Coco’s turmoil comes into focus when Ane takes her three children back to the village in the Spanish Basque country where she grew up, where her father worked and where most of her family still lives. They are an abrasively intimate, inquisitive clan, quick to judge. Lita intuits almost immediately that Ane’s marriage is fraying and keeps returning to the subject, determined to nut it out of her. Her sister Leire senses that money is short and insists on buying Ane and the children outfits to wear to a family baptism. Will this be the moment Coco wears a frock in public? Nobody discusses that directly either, but their anxiety spills over into a confrontation when Coco strokes the dresses in a designer shop and leaves marks on them.

Only her great-aunt Lourdes (Ane Gabarain), a heavy-set woman in gumboots who has devoted her life to looking after her bees, seems at ease with Coco’s evolving self. Coco is at ease with her, too. When she is around the hives on the hillside, watching Lourdes smoke out the bees or clean the hives, she slips into referring to herself as a girl quite comfortably. In this bucolic place with its mists and buzzing insects, unchanged for probably hundreds of years, she makes a new friend in Nike, a girl about her age. They swim in the river, far from the teasing crowds at the local pool; they even swap swimming costumes. When Nike looks down as Coco’s trunks come off, she doesn’t turn a hair at what she sees. “There’s a boy in my class with a fanny,” she says, matter-of-factly. “It’s cute.” It is with Nike that Coco first confides what she now feels is her real name, Lucia. The name is taken from a statue in church of St Lucia of Syracuse, who – so the devout granny Lita tells her – “was punished for standing up for what she believed in.”

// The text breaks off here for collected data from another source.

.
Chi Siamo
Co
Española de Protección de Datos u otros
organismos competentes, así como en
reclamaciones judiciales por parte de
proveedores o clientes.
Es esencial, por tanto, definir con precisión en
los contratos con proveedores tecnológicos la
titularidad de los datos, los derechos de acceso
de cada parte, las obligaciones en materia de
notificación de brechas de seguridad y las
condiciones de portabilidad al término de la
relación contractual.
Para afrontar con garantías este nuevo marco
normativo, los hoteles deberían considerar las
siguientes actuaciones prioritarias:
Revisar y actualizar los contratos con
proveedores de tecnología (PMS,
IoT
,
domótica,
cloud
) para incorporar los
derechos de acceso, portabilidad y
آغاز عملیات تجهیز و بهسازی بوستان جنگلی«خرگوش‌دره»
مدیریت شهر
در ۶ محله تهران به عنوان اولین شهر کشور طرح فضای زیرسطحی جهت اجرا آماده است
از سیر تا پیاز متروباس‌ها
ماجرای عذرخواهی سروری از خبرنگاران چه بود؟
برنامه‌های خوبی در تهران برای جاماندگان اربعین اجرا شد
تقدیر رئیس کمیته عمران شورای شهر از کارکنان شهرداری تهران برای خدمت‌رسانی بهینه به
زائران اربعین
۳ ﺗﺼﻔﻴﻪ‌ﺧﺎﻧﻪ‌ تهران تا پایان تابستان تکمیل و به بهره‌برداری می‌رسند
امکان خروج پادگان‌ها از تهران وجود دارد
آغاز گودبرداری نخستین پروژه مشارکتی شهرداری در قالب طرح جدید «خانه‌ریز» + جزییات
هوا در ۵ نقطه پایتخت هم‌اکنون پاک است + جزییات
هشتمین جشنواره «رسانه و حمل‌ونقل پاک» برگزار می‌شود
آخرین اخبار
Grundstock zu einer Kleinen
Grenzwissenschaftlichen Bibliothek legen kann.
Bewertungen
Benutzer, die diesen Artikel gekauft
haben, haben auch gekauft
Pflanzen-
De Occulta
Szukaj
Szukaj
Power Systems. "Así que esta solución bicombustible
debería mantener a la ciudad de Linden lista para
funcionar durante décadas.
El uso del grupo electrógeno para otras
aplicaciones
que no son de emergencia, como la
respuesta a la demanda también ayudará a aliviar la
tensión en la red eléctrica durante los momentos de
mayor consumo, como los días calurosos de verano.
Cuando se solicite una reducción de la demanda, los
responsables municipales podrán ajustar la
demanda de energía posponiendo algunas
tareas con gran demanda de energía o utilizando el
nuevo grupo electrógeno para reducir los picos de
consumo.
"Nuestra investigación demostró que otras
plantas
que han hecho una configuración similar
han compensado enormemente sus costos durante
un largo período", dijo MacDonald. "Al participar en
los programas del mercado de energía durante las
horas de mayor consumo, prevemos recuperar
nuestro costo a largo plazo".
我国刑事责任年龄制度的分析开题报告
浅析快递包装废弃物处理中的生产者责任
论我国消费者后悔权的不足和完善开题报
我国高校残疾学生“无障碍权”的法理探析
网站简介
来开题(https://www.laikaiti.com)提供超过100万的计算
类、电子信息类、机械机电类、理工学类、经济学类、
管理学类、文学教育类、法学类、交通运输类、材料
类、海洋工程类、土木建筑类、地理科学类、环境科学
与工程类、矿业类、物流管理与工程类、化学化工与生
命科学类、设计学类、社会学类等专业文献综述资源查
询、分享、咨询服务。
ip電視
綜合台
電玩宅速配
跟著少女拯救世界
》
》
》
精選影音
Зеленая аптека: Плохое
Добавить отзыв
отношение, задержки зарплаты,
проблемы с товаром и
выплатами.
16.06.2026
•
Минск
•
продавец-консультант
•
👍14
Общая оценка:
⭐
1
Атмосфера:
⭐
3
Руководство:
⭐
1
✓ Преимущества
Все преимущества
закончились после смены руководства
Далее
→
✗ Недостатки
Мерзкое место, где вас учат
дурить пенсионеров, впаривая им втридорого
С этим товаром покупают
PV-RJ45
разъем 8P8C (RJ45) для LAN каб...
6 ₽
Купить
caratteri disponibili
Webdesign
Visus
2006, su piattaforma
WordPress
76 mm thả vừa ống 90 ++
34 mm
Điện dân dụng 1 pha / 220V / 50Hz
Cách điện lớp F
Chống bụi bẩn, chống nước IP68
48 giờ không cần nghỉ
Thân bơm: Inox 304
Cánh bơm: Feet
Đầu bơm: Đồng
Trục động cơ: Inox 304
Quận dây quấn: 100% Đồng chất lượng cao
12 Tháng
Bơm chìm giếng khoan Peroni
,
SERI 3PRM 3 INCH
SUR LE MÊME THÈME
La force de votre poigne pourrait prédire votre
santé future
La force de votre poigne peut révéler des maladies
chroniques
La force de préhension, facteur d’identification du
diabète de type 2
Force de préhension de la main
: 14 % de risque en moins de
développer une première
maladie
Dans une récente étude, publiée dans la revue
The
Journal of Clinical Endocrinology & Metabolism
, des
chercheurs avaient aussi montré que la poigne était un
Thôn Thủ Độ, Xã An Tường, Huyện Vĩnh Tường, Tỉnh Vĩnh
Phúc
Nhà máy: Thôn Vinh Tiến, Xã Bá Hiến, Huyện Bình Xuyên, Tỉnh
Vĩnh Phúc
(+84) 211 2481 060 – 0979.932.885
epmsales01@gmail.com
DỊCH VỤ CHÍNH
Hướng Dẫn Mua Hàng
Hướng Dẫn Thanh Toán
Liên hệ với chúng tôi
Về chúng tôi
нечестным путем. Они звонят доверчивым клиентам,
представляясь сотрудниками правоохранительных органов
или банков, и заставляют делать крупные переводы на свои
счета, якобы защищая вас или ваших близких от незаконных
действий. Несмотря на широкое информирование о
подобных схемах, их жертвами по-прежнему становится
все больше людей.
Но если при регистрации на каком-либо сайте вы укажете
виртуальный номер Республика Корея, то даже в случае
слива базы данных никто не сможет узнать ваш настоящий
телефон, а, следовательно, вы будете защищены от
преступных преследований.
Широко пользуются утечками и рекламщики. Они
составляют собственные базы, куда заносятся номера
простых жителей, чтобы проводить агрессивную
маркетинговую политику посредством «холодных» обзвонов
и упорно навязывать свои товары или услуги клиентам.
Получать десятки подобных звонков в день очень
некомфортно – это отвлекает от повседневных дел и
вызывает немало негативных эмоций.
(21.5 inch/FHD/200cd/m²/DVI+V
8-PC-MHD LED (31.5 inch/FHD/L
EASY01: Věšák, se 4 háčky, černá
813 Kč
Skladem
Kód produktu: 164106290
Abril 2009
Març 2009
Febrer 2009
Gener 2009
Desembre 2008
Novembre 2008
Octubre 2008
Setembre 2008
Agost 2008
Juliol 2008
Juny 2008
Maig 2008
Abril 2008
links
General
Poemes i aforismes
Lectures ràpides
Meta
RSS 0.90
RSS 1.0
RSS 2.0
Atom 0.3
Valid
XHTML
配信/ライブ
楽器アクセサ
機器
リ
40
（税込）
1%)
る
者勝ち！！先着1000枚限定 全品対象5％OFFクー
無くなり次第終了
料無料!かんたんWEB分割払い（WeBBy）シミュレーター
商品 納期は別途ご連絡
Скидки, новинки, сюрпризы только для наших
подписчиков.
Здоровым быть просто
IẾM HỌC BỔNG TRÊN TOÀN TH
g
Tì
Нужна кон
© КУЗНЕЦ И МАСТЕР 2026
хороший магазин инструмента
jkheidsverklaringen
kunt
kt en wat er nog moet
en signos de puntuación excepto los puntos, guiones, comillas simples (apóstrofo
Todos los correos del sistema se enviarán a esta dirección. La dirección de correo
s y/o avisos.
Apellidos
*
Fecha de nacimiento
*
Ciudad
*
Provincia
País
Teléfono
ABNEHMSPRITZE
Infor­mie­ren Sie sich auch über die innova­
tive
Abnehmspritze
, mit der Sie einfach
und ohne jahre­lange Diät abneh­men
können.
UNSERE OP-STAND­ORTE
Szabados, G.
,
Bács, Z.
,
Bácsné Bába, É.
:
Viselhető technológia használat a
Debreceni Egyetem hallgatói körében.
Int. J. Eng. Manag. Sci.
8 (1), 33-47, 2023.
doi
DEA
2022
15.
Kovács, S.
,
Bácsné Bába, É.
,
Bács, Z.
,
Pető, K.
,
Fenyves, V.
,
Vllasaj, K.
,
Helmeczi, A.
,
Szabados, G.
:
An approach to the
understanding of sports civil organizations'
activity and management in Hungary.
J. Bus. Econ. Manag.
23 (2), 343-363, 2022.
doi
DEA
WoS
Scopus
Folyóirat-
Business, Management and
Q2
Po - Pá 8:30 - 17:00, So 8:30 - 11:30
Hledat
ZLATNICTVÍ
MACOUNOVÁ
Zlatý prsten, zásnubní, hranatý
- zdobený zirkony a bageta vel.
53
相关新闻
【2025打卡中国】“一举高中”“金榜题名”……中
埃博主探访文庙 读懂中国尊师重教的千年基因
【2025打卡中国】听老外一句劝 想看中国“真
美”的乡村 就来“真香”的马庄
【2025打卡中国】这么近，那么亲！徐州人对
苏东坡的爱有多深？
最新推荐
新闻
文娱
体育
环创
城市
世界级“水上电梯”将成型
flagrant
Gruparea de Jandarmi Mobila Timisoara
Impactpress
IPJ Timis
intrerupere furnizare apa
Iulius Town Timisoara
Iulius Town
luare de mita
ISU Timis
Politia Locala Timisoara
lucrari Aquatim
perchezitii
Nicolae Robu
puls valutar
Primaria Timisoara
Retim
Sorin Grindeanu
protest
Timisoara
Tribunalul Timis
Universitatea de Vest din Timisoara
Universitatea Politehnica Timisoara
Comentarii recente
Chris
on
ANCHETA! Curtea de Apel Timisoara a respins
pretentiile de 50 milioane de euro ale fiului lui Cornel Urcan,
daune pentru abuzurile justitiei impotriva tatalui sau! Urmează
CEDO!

The beauty of this film is that Solaguren never tries to inflate Lucia’s confusion or discomfort with her mismatched body – at one point, she complains her toes are ugly – into a banner issue. She can’t put a name to what she is experiencing: she’s only 8. Nobody here is going to bang on about gender dysphoria. They just need to learn to live with the situation as each day unfolds, an acceptance that comes much more readily to the children than the adults who worry over them, meaning well. Gina Ferrer Garcia’s hand-held camera bustles between the characters, often uncomfortably close to their faces, creating a claustrophobic sense of togetherness offset by the serene fields and river glades, the rugged profile of the nearby Pyrenees looming in the middle distance, where Lourdes carries on her solitary bee-keeping. Nature has taught her all she needs to know. Her grandfather said that there were 20,000 species of bees, she tells the child she already recognizes as a girl. “And all of them are good.”